The reply should contain only the lines from the start of the records through the line with "right elbow: (50, 145)", reproduced verbatim and without pictures.

Images with bounding boxes:
* * *
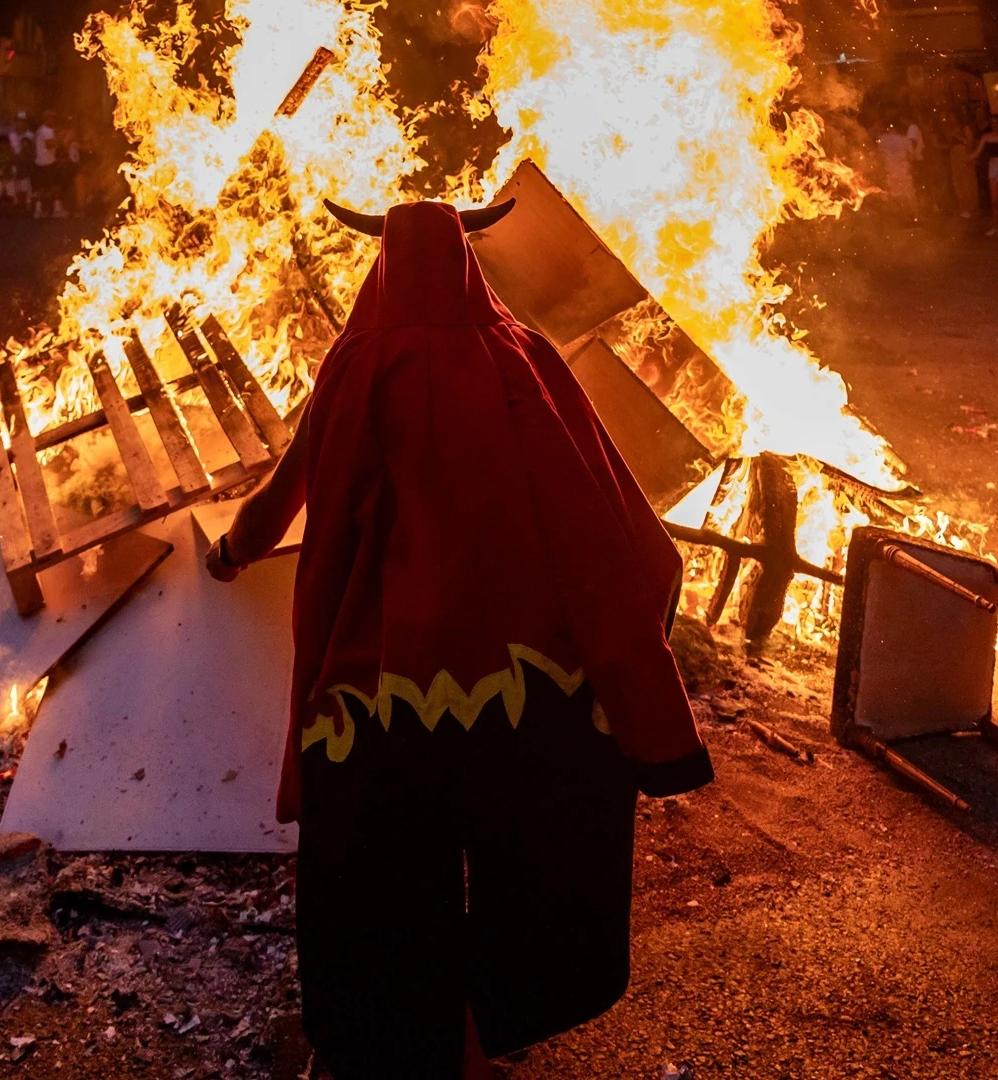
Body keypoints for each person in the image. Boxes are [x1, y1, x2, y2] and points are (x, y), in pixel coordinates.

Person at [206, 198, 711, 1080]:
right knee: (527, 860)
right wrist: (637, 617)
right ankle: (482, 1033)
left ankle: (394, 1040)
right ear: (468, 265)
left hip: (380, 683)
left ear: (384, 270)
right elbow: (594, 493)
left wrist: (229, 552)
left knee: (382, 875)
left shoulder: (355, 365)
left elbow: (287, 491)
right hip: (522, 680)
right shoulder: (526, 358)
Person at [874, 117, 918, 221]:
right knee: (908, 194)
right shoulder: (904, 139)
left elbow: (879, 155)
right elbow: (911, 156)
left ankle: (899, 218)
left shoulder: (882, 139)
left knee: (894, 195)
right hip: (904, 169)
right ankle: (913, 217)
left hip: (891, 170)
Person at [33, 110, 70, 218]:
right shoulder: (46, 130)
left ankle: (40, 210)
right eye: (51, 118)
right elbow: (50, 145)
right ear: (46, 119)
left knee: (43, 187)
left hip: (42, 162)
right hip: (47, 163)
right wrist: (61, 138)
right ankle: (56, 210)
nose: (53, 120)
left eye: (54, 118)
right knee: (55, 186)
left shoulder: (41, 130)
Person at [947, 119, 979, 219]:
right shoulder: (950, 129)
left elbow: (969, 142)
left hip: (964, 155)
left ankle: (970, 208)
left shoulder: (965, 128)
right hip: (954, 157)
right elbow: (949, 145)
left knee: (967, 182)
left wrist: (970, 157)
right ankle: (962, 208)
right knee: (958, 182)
* * *
* EXERCISE RESULT:
Body keypoints for each person in the image. Boxes are [x1, y1, x2, y2] and points are (x, y), in pixel coordinates.

Person at [206, 198, 711, 1080]:
right knee: (527, 860)
right wrist: (637, 617)
right ankle: (482, 1033)
left ankle: (394, 1040)
right ear: (468, 265)
left hip: (380, 683)
left ear: (384, 270)
right elbow: (594, 493)
left wrist: (229, 552)
left knee: (382, 875)
left shoulder: (355, 365)
left elbow: (287, 491)
right hip: (522, 680)
right shoulder: (526, 358)
Person at [874, 117, 918, 221]:
right knee: (908, 194)
right shoulder: (904, 139)
left elbow: (879, 155)
right elbow: (911, 156)
left ankle: (899, 218)
left shoulder: (882, 139)
left knee: (894, 195)
right hip: (904, 169)
right ankle: (913, 217)
left hip: (891, 170)
Person at [33, 110, 70, 218]:
right shoulder: (46, 130)
left ankle: (40, 210)
right eye: (51, 118)
right elbow: (50, 145)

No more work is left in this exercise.